Peta politik hasil Pilkada DKI hari ini menunjukkan warga Jakarta sedang galau. Kita bisa membacanya seperti ini. Agus-Silvy sulit mendapatkan kepercayaan warga karena performa Agus-Silvy yang dianggap sulit meyakinkan warga Jakarta.
Selanjutnya, Anies-Sandy yang tidak diunggulkan tiba-tiba melejit melampaui prediksi sejumlah lembaga survei. Ahok-Djarot sebagai petahana seharusnya bisa menuntaskan pertandingan dengan satu putaran, nyatanya tidak cukup kuat dan harus puas lanjut pada putaran kedua.
Di sini jelas sekali terbaca. Warga DKI meninggalkan Agus-Silvy dengan segala kerumitan SBY kontra Antasari, lalu Anies dilihat sebagai calon alternatif, dan Ahok yang tersandung kasus penodaan agama. Dengan kata lain, warga DKI sedang galau. Mau pilih Ahok dianggap tidak bela agama, mau pilih Anies dianggap kurang credible untuk pimpin Jakarta. Suasana inilah yang akan menjadi kegalauan warga DKI hingga pencoblosan putaran kedua bulan April nanti.
Dengan demikian, ada 3 pergeseran yang akan terjadi pasca putaran pertama. Yang pertama, massa calon nomor satu akan berpindah ke calon nomor 2 atau 3. Yang kedua, ada calon nomor 2 yang berpindah ke nomor 3 dan sebaliknya (swing voter). Yang ketiga adalah undecided voter atau yang golput terpanggil untuk menentukan pilihan.
Sekarang kita lihat satu per satu. Pemilih Agus-Silvy tidak lain adalah segaian besar loyalis Partai Demokrat, loyalis SBY, partai pendukung termasuk PPP, PKB, dan PAN. Partai-partai ini justru lebih mudah bergabung dengan PDIP, Nasdem, Golkar, dan Hanura yang mendukung Ahok, yang apalagi di Parlemen mereka dikenal justru pendukung Pemerintahan Jokowi.
Yang kedua, rasanya tidak akan terjadi perubahan berarti (swing voter) dengan massa kedua pendukung. Meski demikian dibanding massa Ahok, massa Anies justru lebih cair, karena tambahan pasokan suara Anies-Sandy yang datang 1-2 hari sebelum tanggal 15. Yang sebetulnya massa tersebut tadinya mendukung Agus-Silvy. Kalaupun terjadi pergerakan, hanya kecil sekali karena sebagian besar pemilih mereka makin diyakinkan setelah pilihannya masuk di putaran kedua.

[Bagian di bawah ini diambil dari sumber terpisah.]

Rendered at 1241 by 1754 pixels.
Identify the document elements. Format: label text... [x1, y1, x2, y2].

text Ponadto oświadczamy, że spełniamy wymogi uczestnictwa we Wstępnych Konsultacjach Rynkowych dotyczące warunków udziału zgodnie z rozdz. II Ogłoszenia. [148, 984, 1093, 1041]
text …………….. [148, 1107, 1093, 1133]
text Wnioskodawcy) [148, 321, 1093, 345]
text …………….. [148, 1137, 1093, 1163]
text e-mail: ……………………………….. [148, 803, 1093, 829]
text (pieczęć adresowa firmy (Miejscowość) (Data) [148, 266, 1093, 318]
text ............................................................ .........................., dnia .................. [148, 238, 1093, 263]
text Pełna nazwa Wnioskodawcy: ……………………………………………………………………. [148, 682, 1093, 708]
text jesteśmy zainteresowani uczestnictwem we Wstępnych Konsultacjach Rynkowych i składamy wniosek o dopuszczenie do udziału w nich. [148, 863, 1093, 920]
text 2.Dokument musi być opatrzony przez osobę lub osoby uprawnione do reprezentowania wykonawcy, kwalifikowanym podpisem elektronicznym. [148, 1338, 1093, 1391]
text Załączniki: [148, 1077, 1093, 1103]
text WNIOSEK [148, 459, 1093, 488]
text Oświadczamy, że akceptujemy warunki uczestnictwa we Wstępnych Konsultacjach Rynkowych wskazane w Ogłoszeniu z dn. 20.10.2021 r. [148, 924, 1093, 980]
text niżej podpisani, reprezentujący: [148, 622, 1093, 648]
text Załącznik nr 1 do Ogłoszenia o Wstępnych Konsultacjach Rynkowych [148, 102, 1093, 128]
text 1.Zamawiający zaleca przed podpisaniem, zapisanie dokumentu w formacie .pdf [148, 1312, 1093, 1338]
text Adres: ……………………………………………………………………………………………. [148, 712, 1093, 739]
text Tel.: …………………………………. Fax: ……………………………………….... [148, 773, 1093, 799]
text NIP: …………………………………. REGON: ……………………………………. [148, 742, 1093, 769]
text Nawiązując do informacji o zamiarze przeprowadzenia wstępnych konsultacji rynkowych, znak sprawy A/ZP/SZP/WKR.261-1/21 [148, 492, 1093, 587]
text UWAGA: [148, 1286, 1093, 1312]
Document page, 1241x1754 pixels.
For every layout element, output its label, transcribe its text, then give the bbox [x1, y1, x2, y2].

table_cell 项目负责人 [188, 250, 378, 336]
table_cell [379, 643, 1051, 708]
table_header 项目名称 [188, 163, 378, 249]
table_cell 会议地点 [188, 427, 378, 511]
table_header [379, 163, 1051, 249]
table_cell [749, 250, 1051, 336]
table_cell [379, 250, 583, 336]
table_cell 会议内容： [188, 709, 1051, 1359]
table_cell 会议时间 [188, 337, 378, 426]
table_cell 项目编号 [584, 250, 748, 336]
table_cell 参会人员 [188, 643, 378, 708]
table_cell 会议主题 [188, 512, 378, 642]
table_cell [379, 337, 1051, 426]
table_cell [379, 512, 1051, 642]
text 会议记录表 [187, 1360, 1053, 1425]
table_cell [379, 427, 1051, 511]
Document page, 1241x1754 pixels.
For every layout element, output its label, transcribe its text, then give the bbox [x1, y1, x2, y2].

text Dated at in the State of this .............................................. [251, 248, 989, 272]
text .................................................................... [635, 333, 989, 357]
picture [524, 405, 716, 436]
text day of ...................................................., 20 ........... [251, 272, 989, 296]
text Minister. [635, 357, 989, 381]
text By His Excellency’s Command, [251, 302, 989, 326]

Yang Ketiga adalah, pemilih yang tidak menggunakan hak pilihnya atau mereka yang dihilangkan dari Daftar Pemilih Tetap (DPT). Mereka ini kalau terpaksa menggunakan hak pilihnya cenderung akan memilih orang yang telah unggul di putaran pertama, mereka turun karena merasa suara merekalah yang ditunggu-tunggu agar kemenangan calon yang unggul menjadi telak.
Sebenarnya, hanya ada dua isu besar alasan warga DKI memilih. Pertama, isu antikorupsi yang melekat pada Ahod-Djarot, dan Anies Sandy dianggap mewakili ekspresi umat Islam Jakarta. Karena itu Anies-Sandy tepat menggunakan tagline pilih pecinya. Dua isu ini akan menjadi pertarungan hebat jelang putaran kedua nanti.
Dilihat dari materi kampanye, sesungguhnya pasangan Anies-Sandy sudah mentok dengan perolehan suara seperti itu karena sebagian besar warga DKI adalah pemilih cerdas yang sejatinya tidak terpengaruh isu agama lagi. Sebaliknya, pasangan Ahok-Djarot berpeluang besar memenangkan kontestasi politik ini karena isu figuritas yang kuat, bersih, dan kosisten. Maka sebetulnya, apabila Ahok-Djarot berhasil meyakinkan warga DKI bahwa isu agama bukan masalah penting bagi kehidupan bermasyarakat dan membangun DKI, dipastikan Ahok-Djarot akan memenangkan kontestasi politik DKI pada putaran kedua nanti. Semoga.